Chanel Launches Coco Mademoiselle Crush Absolu on Gabrielle Chanel’s Birthday
- Deepti G
- July 13, 2026
- 3 Minutes
Chanel is launching a new fragrance called Coco Mademoiselle Crush Absolu on 19 August, chosen because it is Gabrielle Chanel’s birthday. The scent comes 25 years after the original Coco Mademoiselle first launched, and it was created by the house’s in-house perfumer, Olivier Polge. A pre-sell period opens on 31 July for existing Chanel clients through their site and in Chanel boutiques, ahead of a wider rollout across Chanel-owned and multibrand retailers. Coco Mademoiselle still holds the title of the number one eau de parfum in the market, according to Simona Cattaneo, Chanel’s president of fragrance and beauty.
What Coco Mademoiselle Crush Absolu actually smells like
Polge built the new scent around a contrast. There’s an ambery woody accord running through it, paired against a fruity note that hits you almost immediately. Grapefruit and lychee do the heavy lifting there, and Polge has described the lychee specifically as carrying a rosy sweetness that plays well against the amber. Rose, jasmine, patchouli and vetiver round things out underneath. Polge also spoke about balancing a powdery quality against the woodier base notes, saying that powder alone felt too simple on its own. He said he was looking for what he called “the correct impression and contrast,” along with the right dosage of fruity notes to sit against it.
He wasn’t given a brief for this one. Polge started by thinking about the wider impression the original Coco Mademoiselle leaves, rather than trying to update any single note.
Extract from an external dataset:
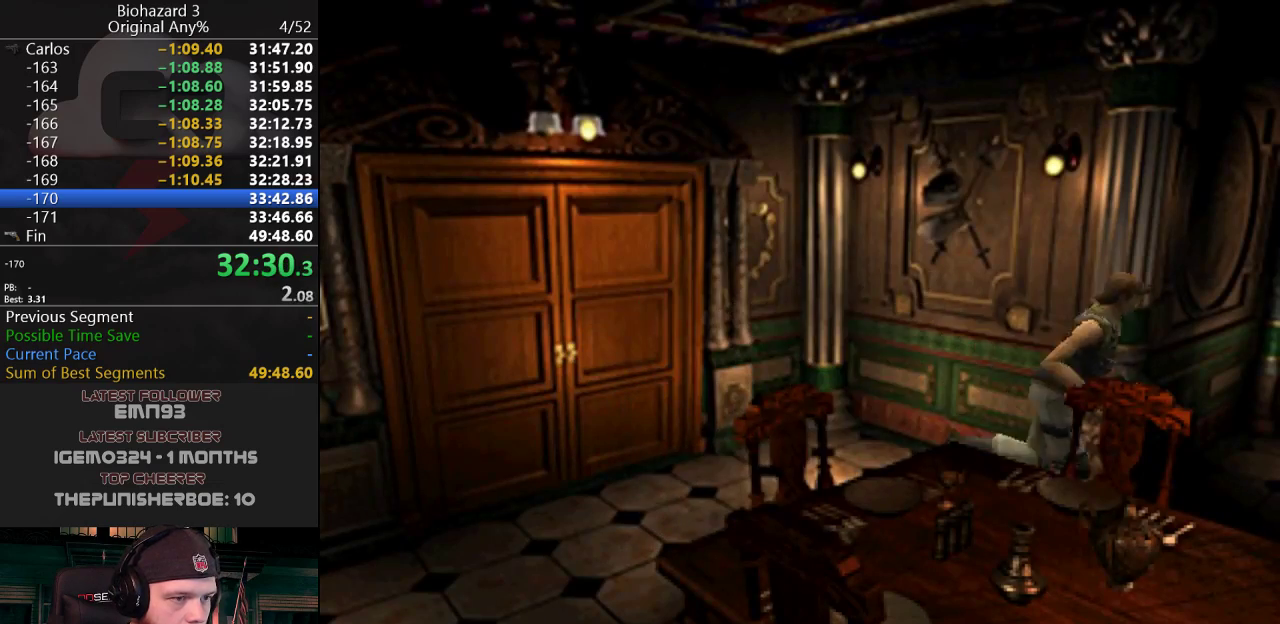
{"keys": ["a", "g", "j", "w"], "events": [[216, "a", "up"], [450, "a", "down"], [483, "g", "down"]]}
He’s described the project as an extension of what his father, Jacques Polge, built when he created the original in 2001 and has referenced an old interview in which his father spoke about the tension in Chanel perfumes between floral and what he called “baroque” elements.
Why Chanel Named It Coco Mademoiselle Crush Absolu
Chanel has used the word “Crush” before, for a jewellery line called Coco Crush that launched in 2015, and Polge said he liked how the word sounded and felt it had already become familiar to Chanel’s audience. Pairing it with “Absolu,” the French word for absolute, was deliberate too. Cattaneo has said the name works because it holds both a lightness, in the idea of a crush, and an intensity, in the word “absolute,” and she’s pointed to the scent’s long-lasting trail as part of that intensity. She described first encountering the fragrance as a “wow” moment, saying it captured the instinctive, bold spirit of a young Gabrielle Chanel arriving in Paris.
Cattaneo joined Chanel in September 2024, and she has talked about a three-part approach guiding decisions like this one: creative excellence, respect for the house’s heritage, and close attention to how everything gets made at every stage. She has also connected the launch to a Gabrielle Chanel quote that has become part of the house’s language: that beauty is about the freedom of becoming who you want to be.
What's New About the Coco Mademoiselle Crush Absolu Bottle
Visually, Crush Absolu keeps the same silhouette as the original Coco Mademoiselle bottle, so anyone who already owns the perfume will recognise the shape immediately. The differences are in the details. The juice itself sits in a deeper beige than the original, and the label swaps in a black background with “Crush Absolu” printed in gold.
Coco Mademoiselle Crush Absolu Price, Release Date and Where to Buy
In the US, the 1.7-ounce eau de parfum will be priced at $162, with the 3.4-ounce size at $195. UK and European pricing hadn’t been confirmed at the time of writing, so anyone shopping locally should check with Chanel or an authorised retailer closer to the 19 August launch date. Cattaneo didn’t share specific sales projections for the fragrance, though industry sources have estimated its first-year retail sales at around 100 million euros.
What Coco Mademoiselle Crush Absolu Means for Chanel
The original Coco Mademoiselle launched in 2001 and has stayed at the top of its category ever since, which is part of why this addition to the line has been handled with this much care around naming, colour, and the perfumer’s own account of his process. Polge worked from the fragrance’s overall impression rather than a single note and drew a direct line back to his father’s original creation and settled on a name that pairs a jewellery reference with a French word for ‘absolute’. Cattaneo has framed the launch through Gabrielle Chanel’s own words on reinvention, tying a new product to the house’s founding story rather than treating it as a standalone release.